My Picnic Table and the Head of the Table

I’ve never shied away from volunteering for an opportunity that I’ll later regret. As I read “Structure: Beyond the picnic-table crisis” I had an exact idea of how one of my experiences related. I do enjoy taking on new challenges. While I’m not always comfortable in the moment, I let my ambition get ahead. This could be considered a character flaw, but I see it as character building. I’ve provided myself with plenty of chances to fail, but I’ve also found opportunities to succeed.

I’ll provide a little back story to my story. My father was the youngest of six siblings and I was his youngest of six children. My father was fifty when I was born. My cousins all had children older than myself. My dad died of cancer when I was a teenager and I lost contact with that entire side of my family. We never had much in common and we were never really close. Sometime after I was married in 2001, I came across his sister, my aunt, while shopping. It took us both a minute to recognize each other. We began to chat and exchanged information. She was nearing eighty, her husband had just passed away and she had moved into a retirement community.

We started to talk quite often and both enjoyed catching up. She provided me with stories about my dad and I provided her with company. This had been going on for about a year when she announced she was having an elaborate eightieth birthday party. I was invited to attend. I still hadn’t seen her children and her many relatives in a long time. I was apprehensive about going, knowing it would be awkward. Shortly after I committed to go I was asked to speak and provide a blurb about her in the program. I said I would. In the months that followed I was in full regret.

I gathered all the information on her that I could. I reached out to people of which I had no memory. I was taking notes and was going to prove I was justified to sit next to her at the head table. I was going to stand, speak and remove all my personal doubt. Finally I sat and looked at what I’d gathered and I had no idea how to formulate it all into something meaningful.

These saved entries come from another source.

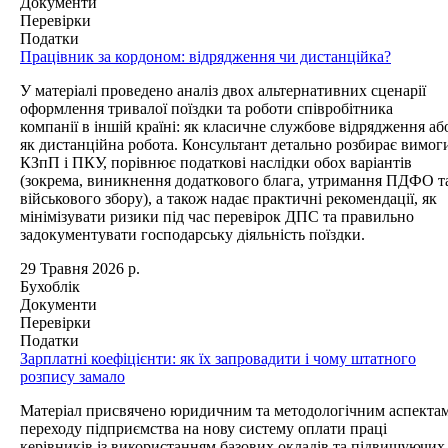
Документи
Перевірки
Податки
Працівник за кордоном: відрядження чи дистанційка?
У матеріалі проведено аналіз двох альтернативних сценарії
оформлення тривалої поїздки та роботи співробітника
компанії в іншій країні: як класичне службове відрядження аб
як дистанційна робота. Консультант детально розбирає вимог
КЗпП і ПКУ, порівнює податкові наслідки обох варіантів
(зокрема, виникнення додаткового блага, утримання ПДФО т
військового збору), а також надає практичні рекомендації, як
мінімізувати ризики під час перевірок ДПС та правильно
задокументувати господарську діяльність поїздки.
29 Травня 2026 р.
Бухоблік
Документи
Перевірки
Податки
Зарплатні коефіцієнти: як їх запровадити і чому штатного
розпису замало
Матеріал присвячено юридичним та методологічним аспекта
переходу підприємства на нову систему оплати праці
керівників із використанням базових окладів та підвищуючих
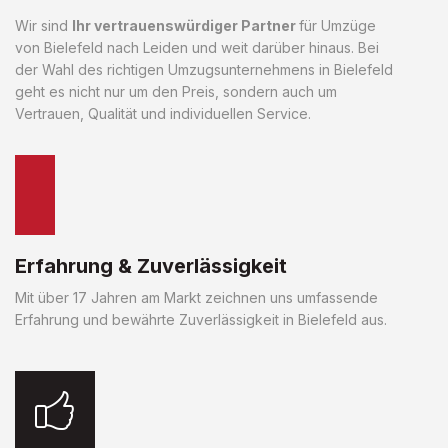
Wir sind
Ihr vertrauenswürdiger Partner
für Umzüge
von Bielefeld nach Leiden und weit darüber hinaus. Bei
der Wahl des richtigen Umzugsunternehmens in Bielefeld
geht es nicht nur um den Preis, sondern auch um
Vertrauen, Qualität und individuellen Service.
Erfahrung & Zuverlässigkeit
Mit über 17 Jahren am Markt zeichnen uns umfassende
Erfahrung und bewährte Zuverlässigkeit in Bielefeld aus.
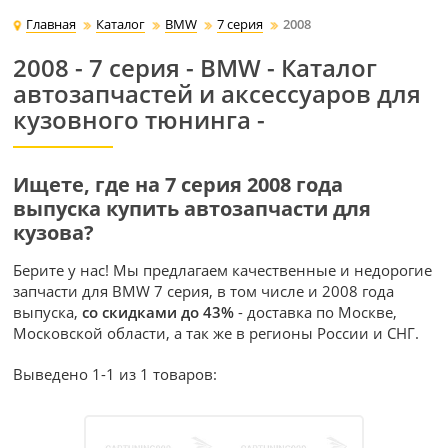
Главная
Каталог
BMW
7 серия
2008
2008 - 7 серия - BMW - Каталог
автозапчастей и аксессуаров для
кузовного тюнинга -
Ищете, где на 7 серия 2008 года
выпуска купить автозапчасти для
кузова?
Берите у нас! Мы предлагаем качественные и недорогие
запчасти для BMW 7 серия, в том числе и 2008 года
выпуска,
со скидками до 43%
- доставка по Москве,
Московской области, а так же в регионы России и СНГ.
Выведено 1-1 из 1 товаров:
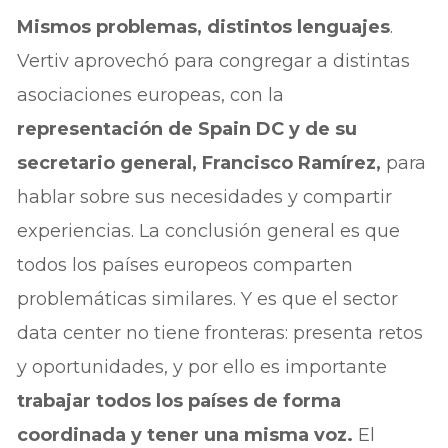
Mismos problemas, distintos lenguajes
.
Vertiv aprovechó para congregar a distintas
asociaciones europeas, con la
representación de Spain DC y de su
secretario general, Francisco Ramírez,
para
hablar sobre sus necesidades y compartir
experiencias. La conclusión general es que
todos los países europeos comparten
problemáticas similares. Y es que el sector
data center no tiene fronteras: presenta retos
y oportunidades, y por ello es importante
trabajar todos los países de forma
coordinada y tener una misma voz.
El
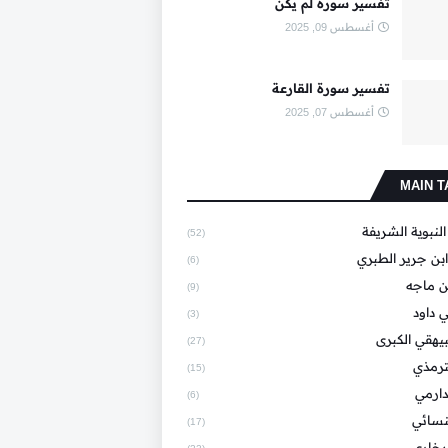
تفسير سورة لم يكن
أغسطس 09, 2025
تفسير سورة القارعة
أغسطس 07, 2025
MAIN T
النبوية الشريفة
(52)
بن جرير الطبري
(6)
ن ماجه
(9)
 داود
(3)
يهقي الكبرى
(27)
ترمذي
(15)
دارمي
(6)
نسائي
(17)
خاري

It was hard to write a speech and a summation that didn’t come across as a timeline. I had to look through the information and be willing to discard things that would take away from the narrative. I had to come up with a theme and follow that. I tied in plenty of the information new to me, but only if it supported what the celebration was about. This experience will help me navigate what goes into my literacy narrative. It will help provide a filtering process that provides a clear result.

2 thoughts on “My Picnic Table and the Head of the Table

  1. It’s great that you have an experience you can use to help structure other pieces of work. I think it’s very interesting, using that filtering process, as you put it. I’m sure it will definitely prove to be useful.


  2. I love how you’ve organized this, by framing it first and then telling the backstory. I think that last line of your first paragraph about failing and succeeding could be your main point/theme for your larger literacy narrative. Good job!